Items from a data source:
# # # # #
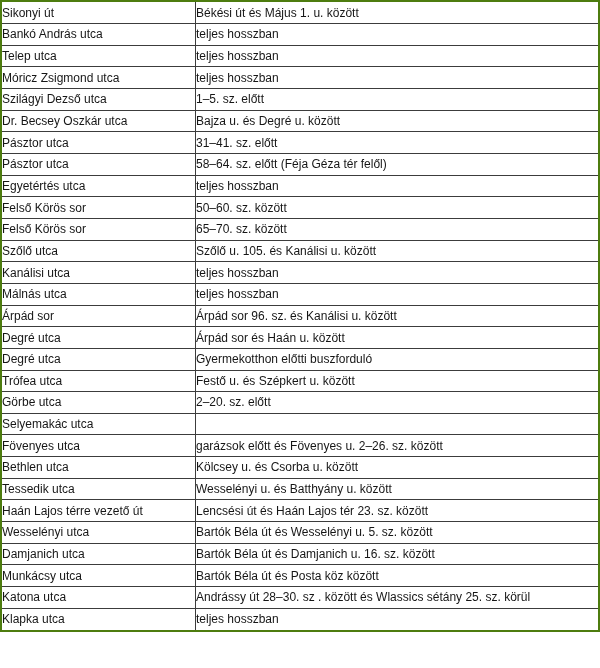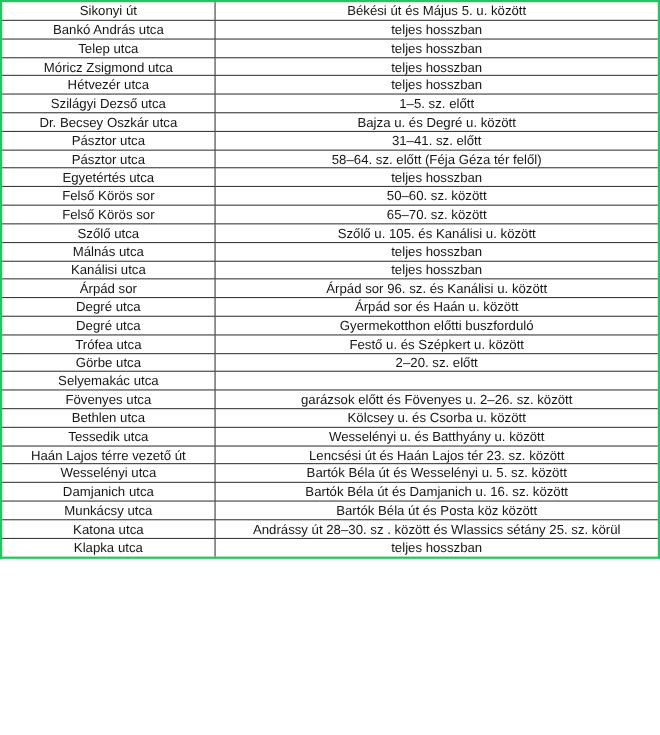--- a/index.html
+++ b/index.html
@@ -5,29 +5,28 @@
   html, body {
     margin: 0;
     padding: 0;
     background: #ffffff;
     width: 600px;
     height: 668px;
     overflow: hidden;
   }
   table.closures {
     width: 600px;
-    height: 508px;
+    height: 632px;
     table-layout: fixed;
     border-collapse: collapse;
     background: #ffffff;
     font-family: "Liberation Sans", "DejaVu Sans", sans-serif;
     font-size: 12px;
     color: #161616;
-    border: 2px solid #22c55e;
-    text-align: center;
+    border: 2px solid #4d7c0f;
   }
   table.closures td {
     border: 1px solid #3c3c3c;
     vertical-align: middle;
     white-space: nowrap;
     overflow: hidden;
     padding: 0;
     line-height: 1;
   }
   td.col-street {
@@ -38,36 +37,32 @@
     padding-left: 44px;
   }
 </style>
 </head>
 <body>
 
 <table class="closures">
   <tbody id="table-body">
       <tr>
         <td class="col-street">Sikonyi út</td>
-        <td class="col-section">Békési út és Május 5. u. között</td>
+        <td class="col-section">Békési út és Május 1. u. között</td>
       </tr>
       <tr>
         <td class="col-street">Bankó András utca</td>
         <td class="col-section">teljes hosszban</td>
       </tr>
       <tr>
         <td class="col-street">Telep utca</td>
         <td class="col-section">teljes hosszban</td>
       </tr>
       <tr>
         <td class="col-street">Móricz Zsigmond utca</td>
-        <td class="col-section">teljes hosszban</td>
-      </tr>
-      <tr>
-        <td class="col-street">Hétvezér utca</td>
         <td class="col-section">teljes hosszban</td>
       </tr>
       <tr>
         <td class="col-street">Szilágyi Dezső utca</td>
         <td class="col-section">1–5. sz. előtt</td>
       </tr>
       <tr>
         <td class="col-street">Dr. Becsey Oszkár utca</td>
         <td class="col-section">Bajza u. és Degré u. között</td>
       </tr>
@@ -89,25 +84,25 @@
       </tr>
       <tr>
         <td class="col-street">Felső Körös sor</td>
         <td class="col-section">65–70. sz. között</td>
       </tr>
       <tr>
         <td class="col-street">Szőlő utca</td>
         <td class="col-section">Szőlő u. 105. és Kanálisi u. között</td>
       </tr>
       <tr>
-        <td class="col-street">Málnás utca</td>
+        <td class="col-street">Kanálisi utca</td>
         <td class="col-section">teljes hosszban</td>
       </tr>
       <tr>
-        <td class="col-street">Kanálisi utca</td>
+        <td class="col-street">Málnás utca</td>
         <td class="col-section">teljes hosszban</td>
       </tr>
       <tr>
         <td class="col-street">Árpád sor</td>
         <td class="col-section">Árpád sor 96. sz. és Kanálisi u. között</td>
       </tr>
       <tr>
         <td class="col-street">Degré utca</td>
         <td class="col-section">Árpád sor és Haán u. között</td>
       </tr>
# # # # #
▸ **TASK DIRECTIONS**: Output all of the records exactly as they appear above, but not the pictures.

▸ **ANSWER TO THE PROBLEM**:
--- a/index.html
+++ b/index.html
@@ -5,29 +5,28 @@
   html, body {
     margin: 0;
     padding: 0;
     background: #ffffff;
     width: 600px;
     height: 668px;
     overflow: hidden;
   }
   table.closures {
     width: 600px;
-    height: 508px;
+    height: 632px;
     table-layout: fixed;
     border-collapse: collapse;
     background: #ffffff;
     font-family: "Liberation Sans", "DejaVu Sans", sans-serif;
     font-size: 12px;
     color: #161616;
-    border: 2px solid #22c55e;
-    text-align: center;
+    border: 2px solid #4d7c0f;
   }
   table.closures td {
     border: 1px solid #3c3c3c;
     vertical-align: middle;
     white-space: nowrap;
     overflow: hidden;
     padding: 0;
     line-height: 1;
   }
   td.col-street {
@@ -38,36 +37,32 @@
     padding-left: 44px;
   }
 </style>
 </head>
 <body>
 
 <table class="closures">
   <tbody id="table-body">
       <tr>
         <td class="col-street">Sikonyi út</td>
-        <td class="col-section">Békési út és Május 5. u. között</td>
+        <td class="col-section">Békési út és Május 1. u. között</td>
       </tr>
       <tr>
         <td class="col-street">Bankó András utca</td>
         <td class="col-section">teljes hosszban</td>
       </tr>
       <tr>
         <td class="col-street">Telep utca</td>
         <td class="col-section">teljes hosszban</td>
       </tr>
       <tr>
         <td class="col-street">Móricz Zsigmond utca</td>
-        <td class="col-section">teljes hosszban</td>
-      </tr>
-      <tr>
-        <td class="col-street">Hétvezér utca</td>
         <td class="col-section">teljes hosszban</td>
       </tr>
       <tr>
         <td class="col-street">Szilágyi Dezső utca</td>
         <td class="col-section">1–5. sz. előtt</td>
       </tr>
       <tr>
         <td class="col-street">Dr. Becsey Oszkár utca</td>
         <td class="col-section">Bajza u. és Degré u. között</td>
       </tr>
@@ -89,25 +84,25 @@
       </tr>
       <tr>
         <td class="col-street">Felső Körös sor</td>
         <td class="col-section">65–70. sz. között</td>
       </tr>
       <tr>
         <td class="col-street">Szőlő utca</td>
         <td class="col-section">Szőlő u. 105. és Kanálisi u. között</td>
       </tr>
       <tr>
-        <td class="col-street">Málnás utca</td>
+        <td class="col-street">Kanálisi utca</td>
         <td class="col-section">teljes hosszban</td>
       </tr>
       <tr>
-        <td class="col-street">Kanálisi utca</td>
+        <td class="col-street">Málnás utca</td>
         <td class="col-section">teljes hosszban</td>
       </tr>
       <tr>
         <td class="col-street">Árpád sor</td>
         <td class="col-section">Árpád sor 96. sz. és Kanálisi u. között</td>
       </tr>
       <tr>
         <td class="col-street">Degré utca</td>
         <td class="col-section">Árpád sor és Haán u. között</td>
       </tr>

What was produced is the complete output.